* **STATED PROBLEM**
Recast the lines below as a numbered list, covering everything from the line containing "pose: elev=141.7 azim=318.8" down to the line containing "Dot at: (251, 176)", with pictures and blank lines omitted.

Start of DATA ROWS

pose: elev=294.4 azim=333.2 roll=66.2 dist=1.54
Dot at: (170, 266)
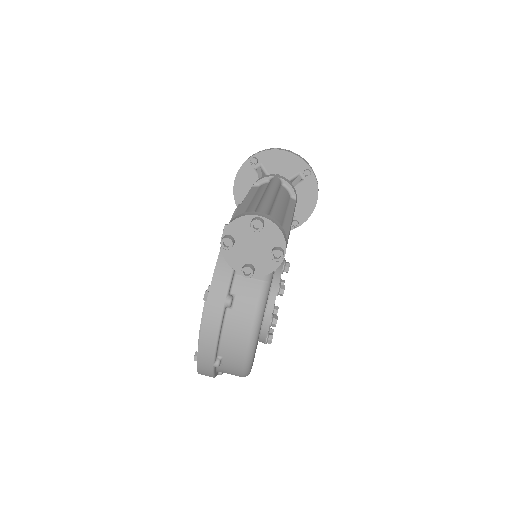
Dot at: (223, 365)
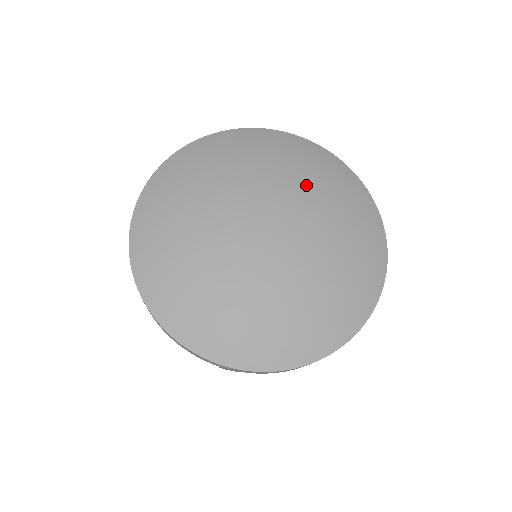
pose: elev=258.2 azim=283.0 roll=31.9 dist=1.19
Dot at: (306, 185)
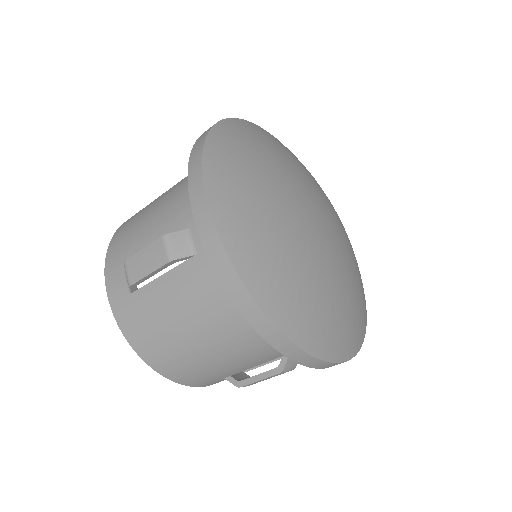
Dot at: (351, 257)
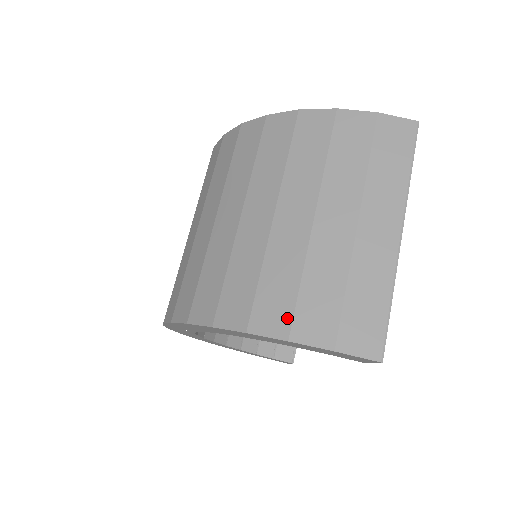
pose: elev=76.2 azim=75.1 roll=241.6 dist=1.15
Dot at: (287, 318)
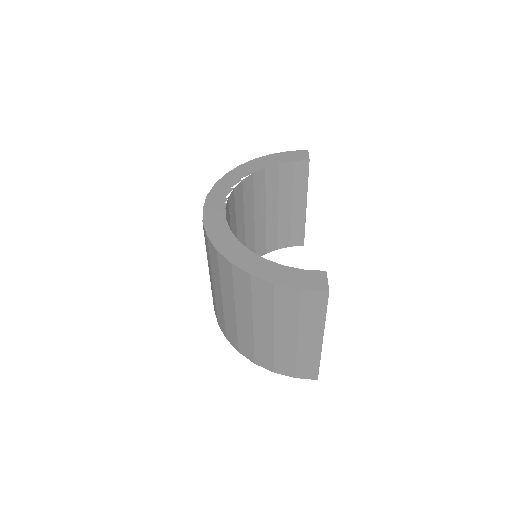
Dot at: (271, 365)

End of DATA ROWS
Start of DATA ROWS

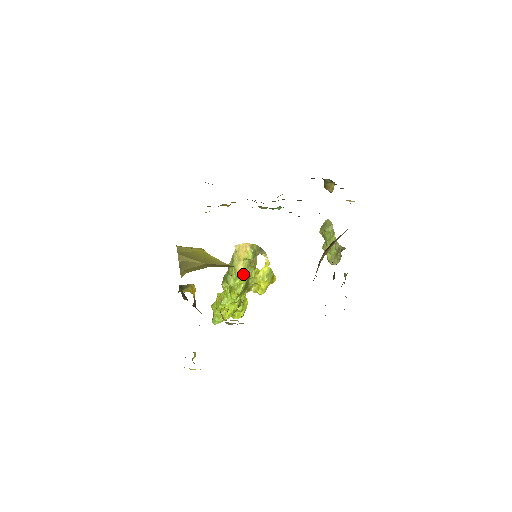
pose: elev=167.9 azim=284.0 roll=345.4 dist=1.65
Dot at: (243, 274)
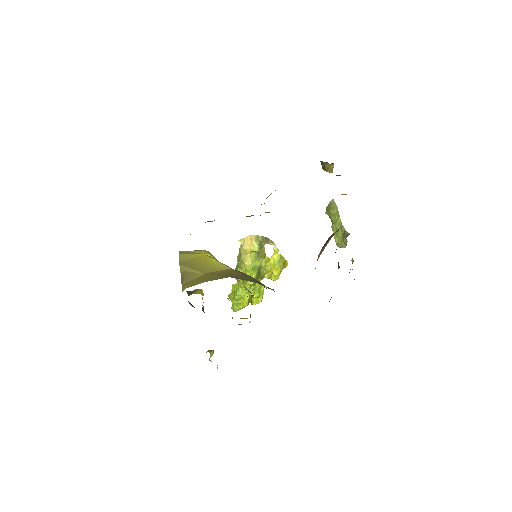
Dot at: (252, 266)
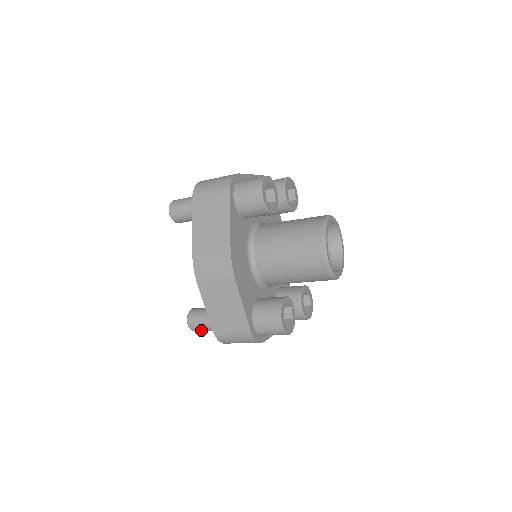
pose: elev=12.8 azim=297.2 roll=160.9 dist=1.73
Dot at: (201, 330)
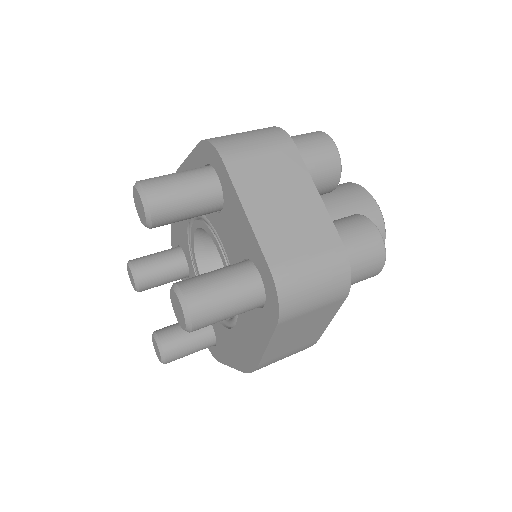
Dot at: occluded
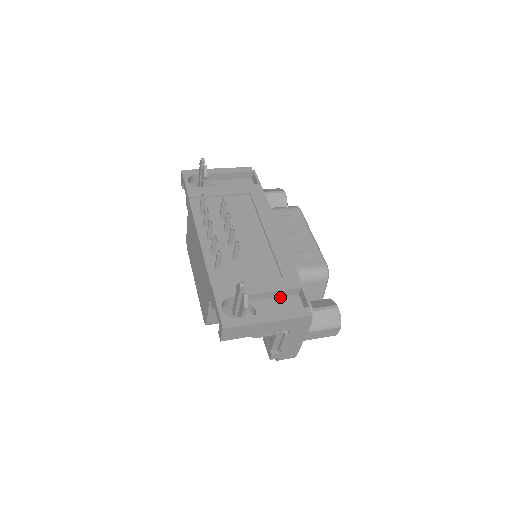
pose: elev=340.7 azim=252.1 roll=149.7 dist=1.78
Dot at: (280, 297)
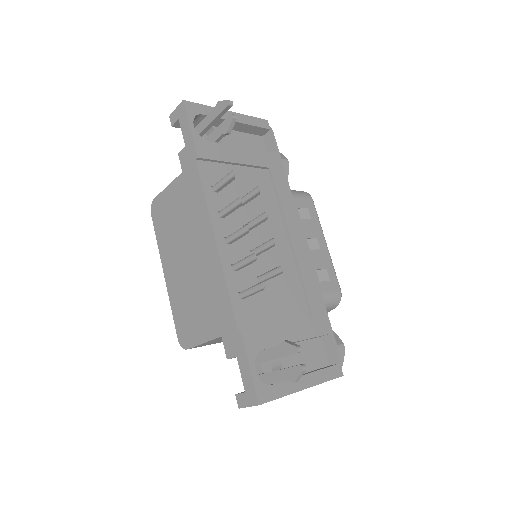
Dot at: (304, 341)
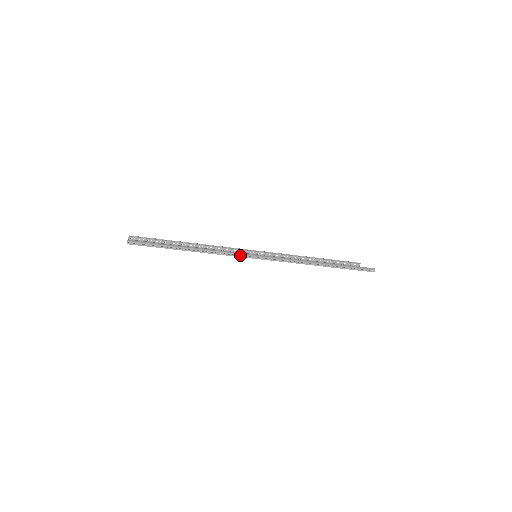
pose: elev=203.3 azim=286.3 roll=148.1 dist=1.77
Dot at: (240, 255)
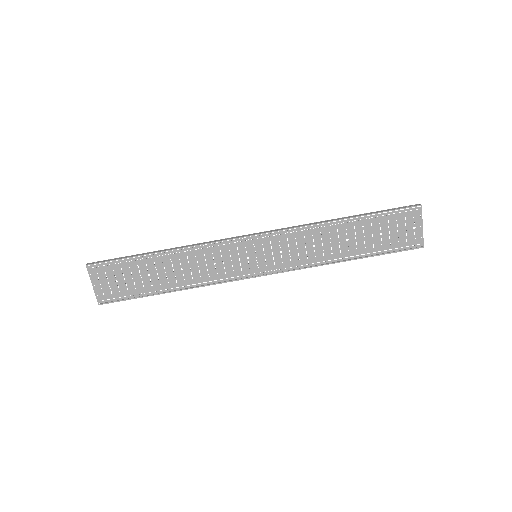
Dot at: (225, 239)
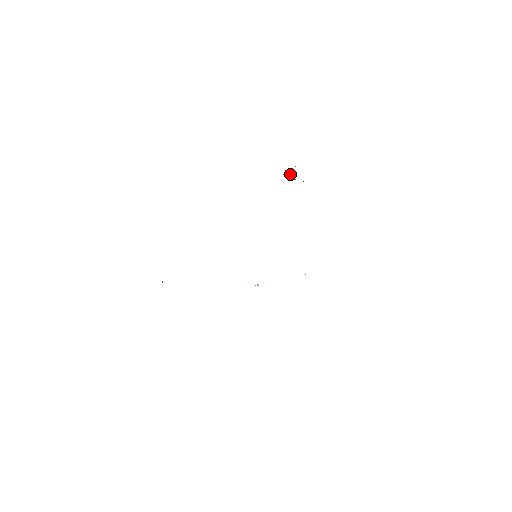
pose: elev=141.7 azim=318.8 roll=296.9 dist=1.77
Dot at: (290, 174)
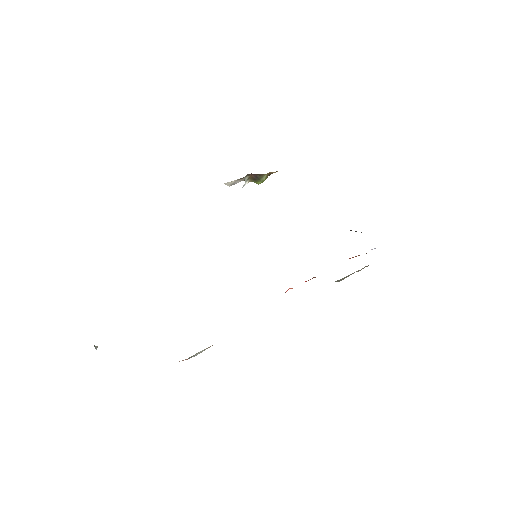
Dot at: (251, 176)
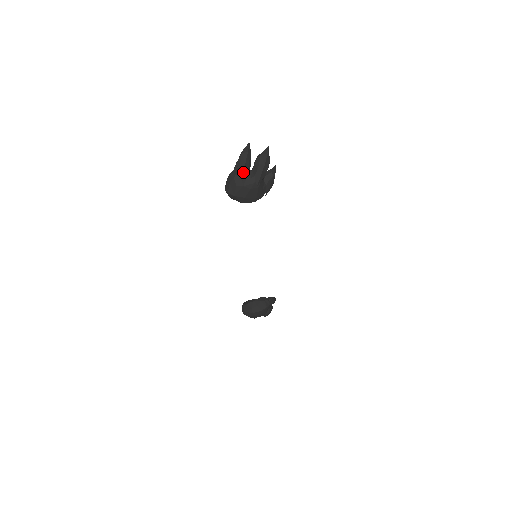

End of DATA ROWS

* **SOLVED PROBLEM**
1. pose: elev=141.7 azim=318.8 roll=296.9 dist=1.77
2. Dot at: (290, 174)
3. Dot at: (251, 176)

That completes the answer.